I had baked pumpkin breads and had some pumpkin left over.  Searched the Internet and found a pumpkin fudge recipe.

I've made tons of fudge and very few flops but this was awful - it never set.  Put it in the freezer and that didn't help

either.  So I made some little tarts, used this as the filling and put some whipped cream on top.  Too sweet for me but

it was good and could use it as a sauce to pour over some ice cream.

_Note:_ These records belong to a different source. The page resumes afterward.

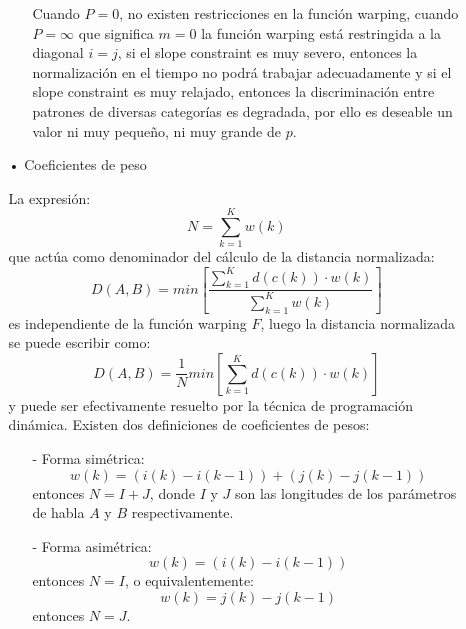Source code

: \begin{enumerate}
\begin{enumerate}
\begin{enumerate}
Cuando $P = 0$, no existen restricciones en la función warping, cuando $P = \infty$ que significa $m = 0$ la función warping está restringida a la diagonal $i = j$, si el slope constraint es muy severo, entonces la normalización en el tiempo no podrá trabajar adecuadamente y si el slope constraint es muy relajado, entonces la discriminación entre patrones de diversas categorías es degradada, por ello es deseable un valor ni muy pequeño, ni muy grande de $p$.
\end{enumerate}

\item[•]Coeficientes de peso
\par
La expresión:
\begin{equation}
\label{eq:ecuacion86}
N = \sum_{k=1}^{K}w(k)
\end{equation}
que actúa como denominador del cálculo de la distancia normalizada:
\begin{equation}
\label{eq:ecuacion87}
D(A,B) = min\left [ \frac{\sum_{k=1}^{K}d(c(k))\cdot w(k)}{\sum_{k=1}^{K}w(k)} \right ]
\end{equation}
es independiente de la función warping $F$, luego la distancia normalizada se puede escribir como:
\begin{equation}
\label{eq:ecuacion88}
D(A,B) = \frac{1}{N} min\left [ \sum_{k=1}^{K}d(c(k))\cdot w(k) \right ]
\end{equation}
y puede ser efectivamente resuelto por la técnica de programación dinámica. Existen dos definiciones de coeficientes de pesos:

\begin{enumerate}
\item[-]Forma simétrica:
\begin{equation}
\label{eq:ecuacion89}
w(k) = (i(k) - i(k - 1)) + (j(k) - j(k - 1))
\end{equation}
entonces $N = I + J$, donde $I$ y $J$ son las longitudes de los parámetros de habla $A$ y $B$ respectivamente.
\item[-]Forma asimétrica:
\begin{equation}
\label{eq:ecuacion90}
w(k) = (i(k) - i(k-1))
\end{equation}
entonces $N = I$, o equivalentemente:
\begin{equation}
\label{eq:ecuacion91}
w(k) = j(k) - j(k - 1)
\end{equation}
\vskip -0.2cm
entonces $N = J$.
\end{enumerate}


\end{enumerate}
\end{enumerate}
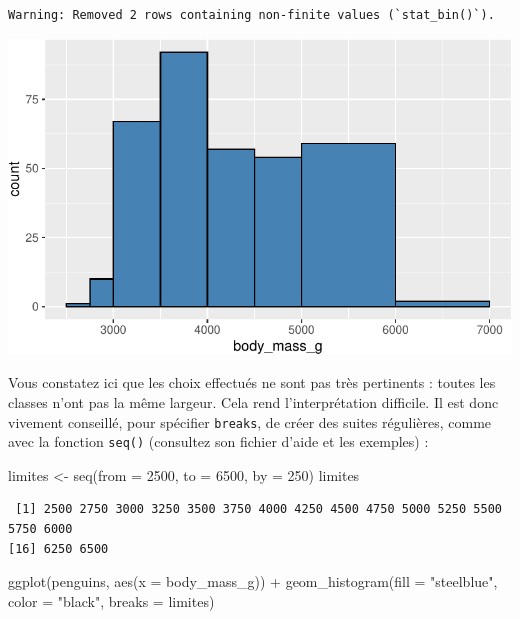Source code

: \documentclass[
  a4paper,
  DIV=11,
  numbers=noendperiod,
  oneside]{scrreprt}
\newenvironment{Shaded}{}{}
\newcommand{\AttributeTok}[1]{\textcolor[rgb]{0.84,0.23,0.29}{#1}}
\newcommand{\DecValTok}[1]{\textcolor[rgb]{0.00,0.36,0.77}{#1}}
\newcommand{\FunctionTok}[1]{\textcolor[rgb]{0.44,0.26,0.76}{#1}}
\newcommand{\NormalTok}[1]{\textcolor[rgb]{0.14,0.16,0.18}{#1}}
\newcommand{\OtherTok}[1]{\textcolor[rgb]{0.44,0.26,0.76}{#1}}
\newcommand{\SpecialCharTok}[1]{\textcolor[rgb]{0.00,0.36,0.77}{#1}}
\newcommand{\StringTok}[1]{\textcolor[rgb]{0.01,0.18,0.38}{#1}}
\begin{document}
\begin{verbatim}
Warning: Removed 2 rows containing non-finite values (`stat_bin()`).
\end{verbatim}

\includegraphics{03-visualization_files/figure-pdf/unnamed-chunk-17-1.pdf}

Vous constatez ici que les choix effectués ne sont pas très pertinents :
toutes les classes n'ont pas la même largeur. Cela rend l'interprétation
difficile. Il est donc vivement conseillé, pour spécifier
\texttt{breaks}, de créer des suites régulières, comme avec la fonction
\texttt{seq()} (consultez son fichier d'aide et les exemples) :

\begin{Shaded}
\begin{Highlighting}[]
\NormalTok{limites }\OtherTok{\textless{}{-}} \FunctionTok{seq}\NormalTok{(}\AttributeTok{from =} \DecValTok{2500}\NormalTok{, }\AttributeTok{to =} \DecValTok{6500}\NormalTok{, }\AttributeTok{by =} \DecValTok{250}\NormalTok{)}
\NormalTok{limites}
\end{Highlighting}
\end{Shaded}

\begin{verbatim}
 [1] 2500 2750 3000 3250 3500 3750 4000 4250 4500 4750 5000 5250 5500 5750 6000
[16] 6250 6500
\end{verbatim}

\begin{Shaded}
\begin{Highlighting}[]
\FunctionTok{ggplot}\NormalTok{(penguins, }\FunctionTok{aes}\NormalTok{(}\AttributeTok{x =}\NormalTok{ body\_mass\_g)) }\SpecialCharTok{+}
  \FunctionTok{geom\_histogram}\NormalTok{(}\AttributeTok{fill =} \StringTok{"steelblue"}\NormalTok{, }\AttributeTok{color =} \StringTok{"black"}\NormalTok{,}
                 \AttributeTok{breaks =}\NormalTok{ limites)}
\end{Highlighting}
\end{Shaded}
\end{document}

Can anyone tell me what was wrong with this recipe?  I think it was the evaporated milk (I've always used condensed

milk) and don't know why I followed the instructions and used aluminum foil.  After baking and cooking for six hours

and coming up with this bright idea, guess I was too tired to think straight!

Here's the recipe:

Pumpkin Fudge

2 tablespoons butter

2-1/2 cups white sugar (too much for me!)

2/3 cup evaporated milk

1 cup white chocolate chips

7 ounces marshmallow creme

3/4 cup canned pumpkin

1 teaspoon cinnamon

1 tsp. vanilla extract.

1.  Line a 9x9" pan with aluminum foil & set aside.

2.  In a 3 qt. saucepan, heat milk & sugar over medium heat.  Bring to a boil, stirring occasionally with a wooden spoon.

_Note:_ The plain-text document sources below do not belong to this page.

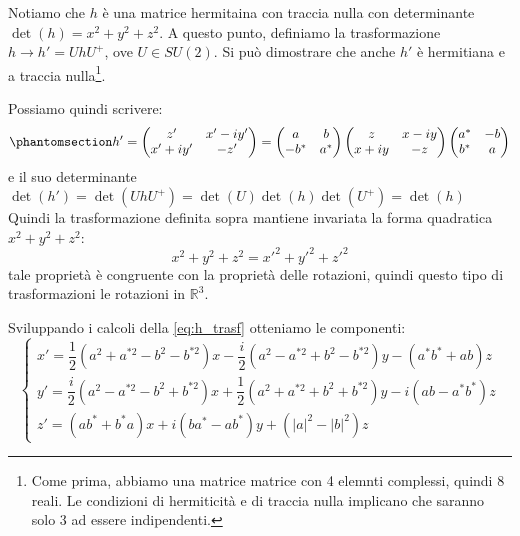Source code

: Notiamo che $h$ è una matrice hermitaina con traccia nulla con determinante $\det (h)=x^2+y^2+z^2$.
A questo punto, definiamo la trasformazione $h\xrightarrow{}h'=UhU^+$, ove $U\in SU(2)$. Si può dimostrare che anche $h'$ è hermitiana e a traccia nulla\footnote{Come prima, abbiamo una matrice matrice con 4 elemnti complessi, quindi 8 reali. Le condizioni di hermiticità e di traccia nulla implicano che saranno solo 3 ad essere indipendenti.}.

Possiamo quindi scrivere:
\begin{equation}\phantomsection\label{eq:h_trasf}
   h'=\begin{pmatrix}
 z' &x'-iy'\\
x'+iy'&-z'\\
\end{pmatrix}=
\begin{pmatrix}
 a&b \\
-b^* &a^*\\
\end{pmatrix} 
\begin{pmatrix}
 z &x-iy\\
x+iy&-z\\
\end{pmatrix}
\begin{pmatrix}
 a^*&-b \\
b^* &a\\
\end{pmatrix} 
\end{equation}
e il suo determinante $\det(h')=\det(UhU^+)=\det(U)\det(h)\det(U^+)=\det(h)$
Quindi la trasformazione definita sopra mantiene invariata la forma quadratica $x^2+y^2+z^2$:
\begin{equation}
    x^2+y^2+z^2=x'^2+y'^2+z'^2
\end{equation}
tale proprietà è congruente con la proprietà delle rotazioni, quindi questo tipo di trasformazioni  le rotazioni in $\mathds{R}^3$.

Sviluppando i calcoli della \eqref{eq:h_trasf} otteniamo le componenti:
\begin{equation}
    \begin{cases}
        x'=\dfrac{1}{2}(a^2+a^{*2}-b^2-b^{*2})x-\dfrac{i}{2}(a^2-a^{*2}+b^2-b^{*2})y-(a^*b^*+ab)z\\
        y'=\dfrac{i}{2}(a^2-a^{*2}-b^2+b^{*2})x+\dfrac{1}{2}(a^2+a^{*2}+b^2+b^{*2})y-i(ab-a^*b^*)z\\
        z'=(ab^*+b^*a)x+i(ba^*-ab^*)y+(|a|^2-|b|^2)z
    \end{cases}
\end{equation}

3.  Mix in pumpkin puree & cinnamon; bring back to a boil.  Stir in marshmallow creme & butter.  Bring back to a 

     rolling boil.  Cook, stirring occasionally, for 18 minutes.

4.  Remove from heat, and add white chocolate chips and vanilla.  Stir until creamy & all chips are melted.  Pour into

     prepared pan and cut into squares.  Store in a cool, dry place.

I followed the directions - which may have been the problem (*.*) - and used Ghiradelli's white chocolate and thought

it odd that they didn't all melt.  

Any suggestions you have, I'd sure appreciate hearing them!  Thanks in advance.


----------



## chefpeon (Jun 14, 2006)

I think what happened is that the recipe doesn't specify a certain temperature to cook the mixture to, it just says boil for 18 minutes. That's too vague, because everybody's burners heat at a different rate and temperature. The recipe should have specified that you cook the mixture to soft ball stage (234˚ to 240˚) which is typical for fudge. Perhaps after you boiled your mixture for 18 minutes you hadn't yet reached soft ball stage and because of that, your fudge wouldn't set. The white chocolate probably didn't melt all the way because the high temp of the sugar syrup burned it before it could melt into the mixture completely. My best guess.......


----------



## happy cooker (Mar 4, 2011)

Thank you very much for your insight.  I'll try the recipe again following your suggestion - as it was delicious - but certainly not presentable as fudge.  Don't recall seeing or  using a fudge recipe calling for evaporated milk instead of condensed - do you think that had something to do with it as well?

Again, thank you.


----------



## chefpeon (Jun 14, 2006)

I think this particular fudge recipe calls for evaporated milk because it's a pumpkin fudge recipe, rather than a chocolate fudge recipe. That's my best guess.


----------



## happy cooker (Mar 4, 2011)

yes, right you are - it's because of the pumpkin.  Thanks again for your response - I'll make it again following your suggestions.  Take care.


----------